Geppetto mette in discussione la società ma la guarda con occhi indifesi. È un ultimo, ma che non smette mai di rivendicare i suoi diritti nella metafora della ricerca del suo figlio burattino... "Per me quella ricerca è il tentativo di far sopravvivere l'incantesimo in un mondo disincantato, la capacità di continuare a sognare un futuro migliore e più giusto, anche nei nostri tempi duri e chiusi. Geppetto è un falegname ammalato di miseria, di solitudine e di vecchiaia, eppure ha il sogno perturbatore di diventare un burattinaio. È padre, ma in qualche modo è anche madre perché concepisce una marionetta e gli dà forma. La sua è la rivendicazione del diritto di amare, a prescindere da tutto, ed è una storia sullo storto e sulla violenza del mondo. E davvero sarebbe bello se suscitasse, in chi la leggerà, un moto di rabbia e di giustizia e che Geppetto, con la sua solitudine e la sua vulnerabilità, potesse dare voce a tutte le solitudini e a tutti i vulnerabili del nostro tempo".
È un personaggio ibrido? "Per me è l'inerme assoluto. Ha perso tutto, anche il linguaggio e la memoria. Ma la sua fragilità è una protesta radicale: forse più che occhi maturi o bambini, ci servirebbe il suo coraggio di guardare le cose con occhi indifesi".
E Pinocchio? "Neppure Pinocchio ha voce, perché è soltanto un pezzo di legno. Ma c'è una scena per me importante. Quando gli rifà i piedi, Geppetto si accorge di essersi dimenticato pure delle sue orecchie. E allora provvede con pochi tocchi di scalpello, ma scegliendo con cura le parole da dire perché sarebbero state le prime che Pinocchio avrebbe ascoltato nella vita. Se proprio dovessi dire chi è Pinocchio, in questa storia, direi che Pinocchio è il lettore, e che siamo tutti figli di Geppetto".
Tornare a prendersi cura delle parole, insomma, è questo il messaggio del romanzo. Questo Pinocchio cura i senza memoria e senza cuore? "Sì. Se questo romanzo dovesse essere un rimedio letterario, lo legherei alla perdita generale di fiducia nelle parole e a tutti i disturbi del linguaggio e della memoria. Ma anche alle malattie cardiache. Un libro è un organo trapiantato, è come il cuore di un altro. Abbiamo più cuori se leggiamo, tanti quanti sono i libri che abbiamo letto. E in questo ho cercato di metterci tutto il cuore che avevo".

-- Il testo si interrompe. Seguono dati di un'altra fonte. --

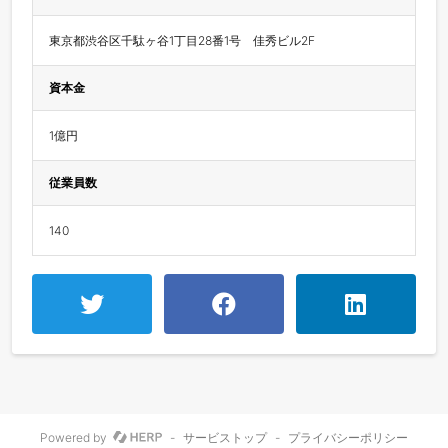
東京都渋谷区千駄ヶ谷1丁目28番1号　佳秀ビル2F
資本金
1億円
従業員数
140
Powered by
-
サービストップ
-
プライバシーポリシー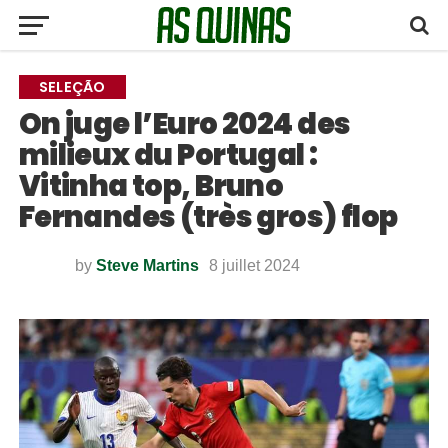
SELEÇÃO
On juge l’Euro 2024 des
milieux du Portugal :
Vitinha top, Bruno
Fernandes (très gros) flop
by
Steve Martins
8 juillet 2024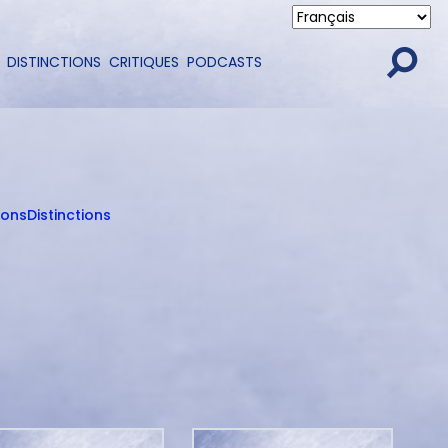
DISTINCTIONS
CRITIQUES
PODCASTS
ions
Distinctions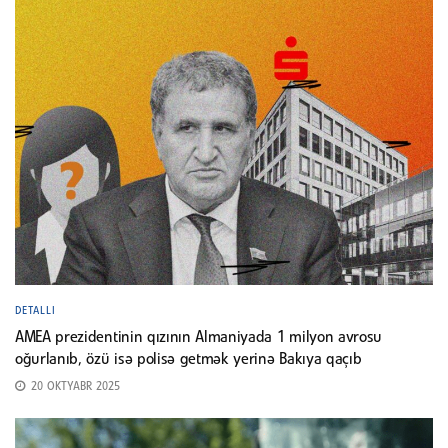
DETALLI
AMEA prezidentinin qızının Almaniyada 1 milyon avrosu
oğurlanıb, özü isə polisə getmək yerinə Bakıya qaçıb
20 OKTYABR 2025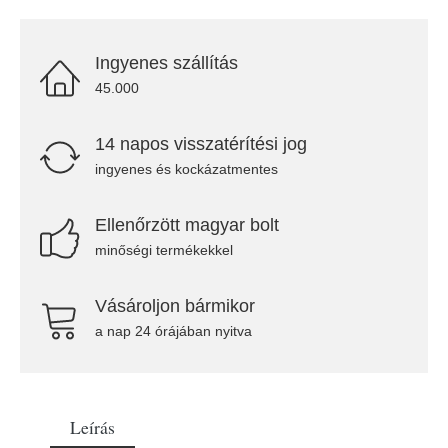
Ingyenes szállítás
45.000
14 napos visszatérítési jog
ingyenes és kockázatmentes
Ellenőrzött magyar bolt
minőségi termékekkel
Vásároljon bármikor
a nap 24 órájában nyitva
Leírás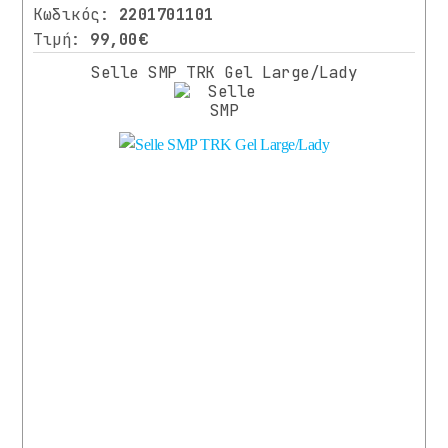
ΕΎΡΟΣ
Κωδικός:
2201701101
ΤΙΜΉΣ
Τιμή:
99,00€
Από
Εώς
Selle SMP TRK Gel Large/Lady
14.00
119.00
€
€
Αναζήτηση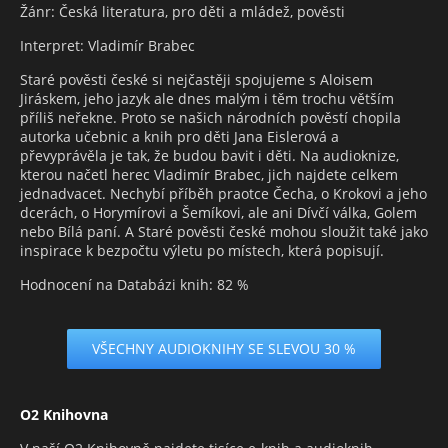
Žánr: Česká literatura, pro děti a mládež, pověsti
Interpret: Vladimír Brabec
Staré pověsti české si nejčastěji spojujeme s Aloisem
Jiráskem, jeho jazyk ale dnes malým i těm trochu větším
příliš neřekne. Proto se našich národních pověstí chopila
autorka učebnic a knih pro děti Jana Eislerová a
převyprávěla je tak, že budou bavit i děti. Na audioknize,
kterou načetl herec Vladimír Brabec, jich najdete celkem
jednadvacet. Nechybí příběh praotce Čecha, o Krokovi a jeho
dcerách, o Horymírovi a Šemíkovi, ale ani Dívčí válka, Golem
nebo Bílá paní. A Staré pověsti české mohou sloužit také jako
inspirace k bezpočtu výletu po místech, která popisují.
Hodnocení na Databázi knih: 82 %
VŠECHNY AUDIOKNIHY SE SLEVOU 30 %
O2 Knihovna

"Un libro aperto è un cervello che parla, un libro chiuso è un amico che aspetta, un libro dimenticato è un amico che ci perdona, un libro distrutto è un cuore che piange". (Proverbio Indiano). "Per viaggiare lontano,non c'è miglior nave di un libro". (Emily Dickinson). Leggere è un viaggio che può portarci verso mondi sconosciuti, persino dentro noi stessi. Bisogna avere il coraggio di intraprendere questo viaggio... Più lontano ci porterà, più profonda diventerà la nostra personalità, e così riusciremo ad allontanarci da ciò che ci fa male. Quando ci addentriamo in un libro, il suo autore ci sta donando la possibilità di impossessarci di qualcosa che, un tempo, era solo suo. Ci sta offrendo il suo universo interiore,il suo "cuore"... A volte in un libro ci sono frasi che ci aspettano per diventare nostre:vogliono essere scoperte, perché solo così scopriremo anche noi stessi. Grazie, carissimo Aldo, per questo stupendo post, in cui l'interpretazione della personalità di Geppetto mi affascina molto perché è meraviglioso il suo impegno profuso nel "tentativo di far sopravvivere l'incantesimo in un mondo disincantato"... Grazie ancora e buona continuazione.